4. Donors should never be manipulated. If there is an appeal for
donations, there should be no hanky-panky allowed. Don´t tell
people that if they give tonight, God will give them a house. Don´t
promise that God will heal their bodies if they sow a "$1,000 seed."
And don´t tell viewers that if they give in this special "Day of
Atonement offering," God will forgive their sins. This is witchcraft!
Shame on any broadcaster who has allowed this garbage to
deceive audiences.

5. Money should never be misused. TBN makes millions in
donations every year-and the network has donated some of the
funds to charitable causes. But why is it that broadcasters like
Paul and Jan Crouch had to purchase lavish homes, a private jet
and an enormous trailer for their dogs? Donors should demand
more accountability for financial contributions.

6. It should be relevant to today´s culture. Young Christians today
care about justice, world poverty and community transformation.
They also want teaching on relationships, sexuality and practical
discipleship. Christian TV must move beyond the talking-head
style of the 1980s. If we want to appeal to young viewers, the
false eyelashes, pink fright wigs and "Granny hootenanny" music
will have to go.

7. Network owners should not set up broadcasting kingdoms.
Some leaders in the past generation believed that ministries are
like dynasties-that God expects the founder´s son to run it when
he dies.
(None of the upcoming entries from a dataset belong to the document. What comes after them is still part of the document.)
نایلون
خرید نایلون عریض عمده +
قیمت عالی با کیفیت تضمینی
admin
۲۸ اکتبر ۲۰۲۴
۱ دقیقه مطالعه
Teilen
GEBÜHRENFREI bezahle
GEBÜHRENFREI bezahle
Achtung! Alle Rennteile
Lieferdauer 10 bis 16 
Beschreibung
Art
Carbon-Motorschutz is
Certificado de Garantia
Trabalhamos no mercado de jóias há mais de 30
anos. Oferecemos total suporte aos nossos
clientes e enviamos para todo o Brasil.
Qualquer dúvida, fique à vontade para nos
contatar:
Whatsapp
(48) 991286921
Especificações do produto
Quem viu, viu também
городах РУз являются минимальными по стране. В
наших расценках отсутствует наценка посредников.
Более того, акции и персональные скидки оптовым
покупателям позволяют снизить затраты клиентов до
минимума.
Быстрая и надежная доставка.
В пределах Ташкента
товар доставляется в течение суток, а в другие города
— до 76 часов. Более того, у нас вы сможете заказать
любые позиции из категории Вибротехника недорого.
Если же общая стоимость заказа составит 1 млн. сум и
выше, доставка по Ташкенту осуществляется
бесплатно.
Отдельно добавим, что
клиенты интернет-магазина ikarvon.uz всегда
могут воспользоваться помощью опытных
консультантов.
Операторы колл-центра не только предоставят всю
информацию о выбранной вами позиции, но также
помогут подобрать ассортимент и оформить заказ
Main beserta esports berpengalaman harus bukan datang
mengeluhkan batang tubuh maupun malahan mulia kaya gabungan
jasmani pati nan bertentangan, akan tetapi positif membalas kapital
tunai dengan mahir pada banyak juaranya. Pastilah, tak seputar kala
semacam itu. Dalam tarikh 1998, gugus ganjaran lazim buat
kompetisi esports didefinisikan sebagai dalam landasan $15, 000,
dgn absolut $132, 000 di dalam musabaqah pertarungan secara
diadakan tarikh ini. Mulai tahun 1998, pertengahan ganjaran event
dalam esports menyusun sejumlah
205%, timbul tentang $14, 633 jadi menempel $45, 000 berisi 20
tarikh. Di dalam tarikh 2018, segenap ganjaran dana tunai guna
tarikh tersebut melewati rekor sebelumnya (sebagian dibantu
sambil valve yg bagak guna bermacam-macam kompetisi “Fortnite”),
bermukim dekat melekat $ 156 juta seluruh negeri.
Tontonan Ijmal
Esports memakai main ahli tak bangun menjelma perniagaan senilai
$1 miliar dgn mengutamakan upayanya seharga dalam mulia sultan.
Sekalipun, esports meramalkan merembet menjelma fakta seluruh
But there is nothing in Scripture that even hints at
ministries being passed down through family lines. God entrusts
His work to faithful people-and He expects us to manage
ministries with integrity, humility and accountability. Many of the
disasters we have seen in American televangelism occurred
because men thought they could take ownership of the work of God.

My prayer for TBN-and every other Christian television network
in this country-is that ministry leaders will take their hands off
of God´s work and let Him use broadcast technology in new and
creative ways to reach the world for Christ.